The student community (post undergraduate and postgraduate) engagement with these programmes has shifted academic’s views of the opportunities beyond teaching and publishing as ways of creating impact from their research.

FUTURE PLANS

What's coming?

The new overarching strategy for Innovation and Entrepreneurship at the University of Auckland is being finalised and will form the foundation from which to achieve audacious goals for growing the capability and potential of aspiring entrepreneurs.

In the immediate future, the University will continue to pursue its ambition to have 10% of students involved in the CIE. It’s also broadening its scope to include work within curricular as well as extra-curricular programmes. The Centre recently launched the Hynds Entrepreneurial Fellows Programme to embed innovation and entrepreneurship within curricula across the University. This programme will begin in earnest in 2020. UniServices commercialisation strategic ambitions for 2019 – 2023 includes a 2.5 x return on investment, a 15-18% internal rate of return, creating 20 start-ups per annum and 1-2 exits per annum, doubling the size of investment committee Return on Science and increasing the size of the inventors fund to $50m.

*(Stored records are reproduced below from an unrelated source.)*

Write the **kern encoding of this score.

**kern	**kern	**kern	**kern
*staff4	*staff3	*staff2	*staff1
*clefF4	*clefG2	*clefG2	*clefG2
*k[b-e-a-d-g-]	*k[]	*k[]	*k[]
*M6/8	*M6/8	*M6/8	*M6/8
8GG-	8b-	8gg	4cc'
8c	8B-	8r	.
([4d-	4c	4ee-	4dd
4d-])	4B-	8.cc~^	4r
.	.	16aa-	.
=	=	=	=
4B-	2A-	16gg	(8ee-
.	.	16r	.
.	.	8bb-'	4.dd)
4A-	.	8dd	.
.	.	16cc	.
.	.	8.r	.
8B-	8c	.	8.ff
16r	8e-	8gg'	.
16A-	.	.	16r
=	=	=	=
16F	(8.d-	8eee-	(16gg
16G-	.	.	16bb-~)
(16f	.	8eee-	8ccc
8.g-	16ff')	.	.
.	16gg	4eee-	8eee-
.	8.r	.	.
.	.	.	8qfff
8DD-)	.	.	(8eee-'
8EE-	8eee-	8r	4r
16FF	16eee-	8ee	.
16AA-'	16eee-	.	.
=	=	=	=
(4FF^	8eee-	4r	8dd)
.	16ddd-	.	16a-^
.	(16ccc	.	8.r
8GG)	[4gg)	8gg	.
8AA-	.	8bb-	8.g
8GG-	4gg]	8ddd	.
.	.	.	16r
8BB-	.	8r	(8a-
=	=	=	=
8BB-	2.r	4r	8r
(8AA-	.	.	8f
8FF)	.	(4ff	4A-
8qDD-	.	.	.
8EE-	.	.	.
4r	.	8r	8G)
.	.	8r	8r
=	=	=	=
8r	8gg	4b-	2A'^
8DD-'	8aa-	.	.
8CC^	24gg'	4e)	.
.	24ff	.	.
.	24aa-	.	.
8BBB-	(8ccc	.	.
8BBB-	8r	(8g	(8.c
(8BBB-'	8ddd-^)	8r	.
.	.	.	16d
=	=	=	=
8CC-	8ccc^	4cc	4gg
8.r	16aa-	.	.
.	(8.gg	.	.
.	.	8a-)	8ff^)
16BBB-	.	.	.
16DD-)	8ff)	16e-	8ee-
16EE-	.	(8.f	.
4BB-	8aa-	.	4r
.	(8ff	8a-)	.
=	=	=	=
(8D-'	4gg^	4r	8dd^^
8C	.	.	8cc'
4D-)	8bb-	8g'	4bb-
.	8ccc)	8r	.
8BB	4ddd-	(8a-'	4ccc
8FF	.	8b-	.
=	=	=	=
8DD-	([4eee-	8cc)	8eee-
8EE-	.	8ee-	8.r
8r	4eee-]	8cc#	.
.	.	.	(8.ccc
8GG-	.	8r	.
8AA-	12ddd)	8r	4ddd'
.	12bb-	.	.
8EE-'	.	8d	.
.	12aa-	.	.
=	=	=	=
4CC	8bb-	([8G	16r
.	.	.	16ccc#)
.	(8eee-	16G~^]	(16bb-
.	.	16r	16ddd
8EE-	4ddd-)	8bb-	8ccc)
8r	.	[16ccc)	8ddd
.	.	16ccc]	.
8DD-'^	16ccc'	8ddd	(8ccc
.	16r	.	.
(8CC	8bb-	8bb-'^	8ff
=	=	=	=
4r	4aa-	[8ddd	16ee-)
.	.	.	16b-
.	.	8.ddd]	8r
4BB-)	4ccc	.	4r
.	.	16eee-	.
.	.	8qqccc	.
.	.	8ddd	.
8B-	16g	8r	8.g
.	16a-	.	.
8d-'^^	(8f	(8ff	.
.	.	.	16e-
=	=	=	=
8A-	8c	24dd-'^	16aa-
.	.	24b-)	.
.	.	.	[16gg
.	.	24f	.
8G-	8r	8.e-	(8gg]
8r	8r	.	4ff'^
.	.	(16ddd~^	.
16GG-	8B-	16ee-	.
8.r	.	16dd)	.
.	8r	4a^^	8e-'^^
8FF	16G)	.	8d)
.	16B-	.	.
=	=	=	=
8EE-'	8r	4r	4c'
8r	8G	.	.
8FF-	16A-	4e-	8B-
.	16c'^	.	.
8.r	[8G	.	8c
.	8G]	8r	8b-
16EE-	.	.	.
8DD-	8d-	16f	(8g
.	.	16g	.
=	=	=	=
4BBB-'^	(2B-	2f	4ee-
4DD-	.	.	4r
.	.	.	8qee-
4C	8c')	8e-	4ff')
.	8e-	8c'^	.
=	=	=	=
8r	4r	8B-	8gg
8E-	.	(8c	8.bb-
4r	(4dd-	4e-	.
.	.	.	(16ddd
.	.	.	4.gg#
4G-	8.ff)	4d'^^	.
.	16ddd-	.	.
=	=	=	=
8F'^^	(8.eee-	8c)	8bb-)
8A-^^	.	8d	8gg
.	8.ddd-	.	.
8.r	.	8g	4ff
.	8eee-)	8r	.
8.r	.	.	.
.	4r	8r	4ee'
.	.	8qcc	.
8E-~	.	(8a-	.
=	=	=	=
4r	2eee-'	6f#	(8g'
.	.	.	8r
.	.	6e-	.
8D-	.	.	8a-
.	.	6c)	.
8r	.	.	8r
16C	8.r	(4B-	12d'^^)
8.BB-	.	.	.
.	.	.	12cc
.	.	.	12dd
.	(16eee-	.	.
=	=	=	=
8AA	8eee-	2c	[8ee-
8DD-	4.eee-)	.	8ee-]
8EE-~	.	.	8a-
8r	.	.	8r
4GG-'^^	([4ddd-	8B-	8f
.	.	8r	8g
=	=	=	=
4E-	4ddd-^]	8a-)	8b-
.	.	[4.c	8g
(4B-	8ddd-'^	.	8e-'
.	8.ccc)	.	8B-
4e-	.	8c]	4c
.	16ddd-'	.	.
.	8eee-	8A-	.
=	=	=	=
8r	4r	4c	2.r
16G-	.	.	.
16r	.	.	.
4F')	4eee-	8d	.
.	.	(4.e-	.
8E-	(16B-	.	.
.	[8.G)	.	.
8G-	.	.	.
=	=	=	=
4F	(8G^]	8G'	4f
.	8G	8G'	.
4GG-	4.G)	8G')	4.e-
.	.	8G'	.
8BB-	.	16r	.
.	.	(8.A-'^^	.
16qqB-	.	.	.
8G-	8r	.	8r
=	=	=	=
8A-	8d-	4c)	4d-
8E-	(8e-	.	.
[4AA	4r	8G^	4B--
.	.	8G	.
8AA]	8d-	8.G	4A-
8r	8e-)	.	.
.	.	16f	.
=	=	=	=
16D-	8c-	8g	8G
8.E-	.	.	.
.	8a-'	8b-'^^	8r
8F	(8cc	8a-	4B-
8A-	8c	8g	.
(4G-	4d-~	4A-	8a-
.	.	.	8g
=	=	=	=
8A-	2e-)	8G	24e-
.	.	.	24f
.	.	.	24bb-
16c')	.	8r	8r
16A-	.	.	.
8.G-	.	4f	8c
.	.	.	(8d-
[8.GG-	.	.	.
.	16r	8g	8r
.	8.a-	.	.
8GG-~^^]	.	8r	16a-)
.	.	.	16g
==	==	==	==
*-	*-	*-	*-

Beyond commercial goals, the evolution of the University’s entrepreneurship strategy will also be impacted by the changing interests and motivations of the current generation who are increasingly aware and responsive to the environmental and social perils that the world faces. We have seen an increasing interest from students in creating social ventures. The University of Auckland has demonstrated subject knowledge and capability in this area (it was recently ranked as number one in the THE University Impact Rankings). As such, it is our responsibility and privilege to help empower our students to tackle the Sustainability Development Goals through the lens of entrepreneurship.